Donations, dons manuels, présents d’usage : que doit-on déclarer ?
En période d’incertitudes budgétaires et fiscales, nombreux sont ceux qui s’interrogent sur le régime d’imposition des donations, et en particulier des dons manuels. L’actualité récente relative à la dématérialisation des obligations déclaratives, (Décret 2025-1082 du 17 novembre 2025 applicable à compter du 1er janvier 2026) a pu susciter certaines inquiétudes.
Que le contribuable se rassure : le régime fiscal et déclaratif des dons manuels demeure, à ce stade, inchangé.
Cette évolution n’emporte en réalité qu’une modification des modalités pratiques de déclaration, avec la suppression de la déclaration papier au profit d’une déclaration en ligne assortie d’un télépaiement, à effectuer dans le mois suivant la réalisation du don.
Les règles de fond restent donc identiques. Cette actualité est l’occasion de les rappeler.
Le don manuel consiste en la remise directe d’un bien meuble, le plus souvent d’une somme d’argent. Comme toute donation, le don manuel est en principe soumis aux droits de donation, sauf application d’une exonération ou d’un abattement.
Les dons familiaux de sommes d’argent bénéficient d’une exonération spécifique, sous réserve du respect des conditions suivantes :
- le donateur doit être âgé de moins de 80 ans au jour de la transmission ;
- le donataire doit être majeur ;
- la donation doit intervenir au profit d’un membre du cercle familial (enfants, petits-enfants, arrière-petits-enfants, ou à défaut neveux et nièces ; en cas de décès de ces derniers, petits-neveux ou petites-nièces).
Cette exonération est plafonnée à 31 865 euros par donateur et par donataire, sur une période de quinze ans (Art. 790 G du CGI).

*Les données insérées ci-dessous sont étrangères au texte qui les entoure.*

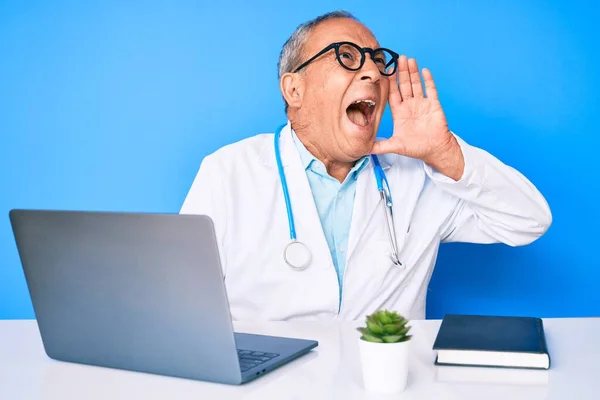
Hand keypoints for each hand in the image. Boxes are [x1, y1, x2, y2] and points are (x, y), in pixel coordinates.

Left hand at [371, 56, 463, 179]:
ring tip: (409, 60)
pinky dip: (428, 81)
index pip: (393, 94)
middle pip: (404, 86)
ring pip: (416, 84)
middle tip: (398, 58)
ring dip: (413, 73)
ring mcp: (422, 104)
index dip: (390, 83)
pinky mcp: (434, 105)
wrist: (435, 150)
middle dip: (401, 72)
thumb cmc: (416, 148)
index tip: (386, 71)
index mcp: (400, 113)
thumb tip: (363, 150)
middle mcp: (410, 106)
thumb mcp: (395, 146)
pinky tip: (424, 70)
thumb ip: (380, 146)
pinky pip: (431, 90)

Cette exonération spécifique se cumule avec les abattements applicables en matière de droits de donation, à savoir notamment :
- 100 000 euros tous les 15 ans entre parents et enfants ;
- 80 724 euros tous les 15 ans entre époux, partenaires liés par un PACS ;
- 31 865 euros tous les 15 ans entre grands-parents et petits-enfants ;
- 15 932 euros tous les 15 ans entre frères et sœurs ;
- 7 967 euros pour les neveux et nièces ;
- 5 310 euros entre arrière grand parent et arrière petit enfant.
Ainsi, lorsque le don de somme d’argent est exonéré, le donataire peut encore bénéficier des abattements pour d’autres donations consenties par le même donateur.
Par ailleurs, il peut être utile de préciser que depuis le 15 février 2025 et jusqu’au 31 décembre 2026, le don familial utilisé par le donataire pour l’achat d’un logement neuf ou la réalisation de travaux de rénovation énergétique est exonéré à hauteur de 100 000 euros par donateur dans la limite de 300 000 euros par donataire à condition que le bénéficiaire conserve le bien pendant cinq ans (Art. 790 A bis du CGI).
Il existe divers dispositifs permettant de donner sans être imposé, le donataire a donc tout intérêt à déclarer ces dons. En effet, les exonérations et abattements ne s’appliquent qu’à la condition que le don soit déclaré et c’est la déclaration qui fait courir le délai de quinze ans qui, une fois atteint, permet de bénéficier de nouveau d’un abattement.
À défaut de déclaration, l’administration fiscale dispose d’un délai de reprise de six ans à compter de la révélation du don pour en contrôler l’existence et en réclamer l’imposition. En outre, lors du décès du donateur, les dons manuels non déclarés peuvent être réintégrés dans l’actif successoral pour le calcul des droits de succession. Les dons manuels non déclarés, tout comme les donations indirectes (par exemple l’occupation gratuite d’un logement ou le paiement du loyer d’un enfant par ses parents), exposent les parties à des redressements fiscaux significatifs, incluant le rappel des droits, des pénalités et des intérêts de retard.
Une option permet néanmoins de gratifier un proche sans formalité déclarative : le présent d’usage.
Il s’agit d’un cadeau consenti à l’occasion d’un événement particulier (anniversaire, mariage, réussite à un examen, fêtes familiales ou usages sociaux).
Le présent d’usage n’est pas rapportable à la succession, n’a pas à être déclaré et n’est pas soumis aux droits de donation. Il doit toutefois correspondre à une valeur modique, appréciée au regard des ressources et du patrimoine du donateur, ce qui limite la marge de manœuvre mais permet de transmettre en toute sécurité fiscale.
Les règles applicables aux donations sont nombreuses et peuvent avoir un impact significatif sur l’organisation d’une succession. Un accompagnement par un professionnel du droit permet d’anticiper ces enjeux et d’organiser une transmission en toute transparence, sans surcoût fiscal et en toute sérénité.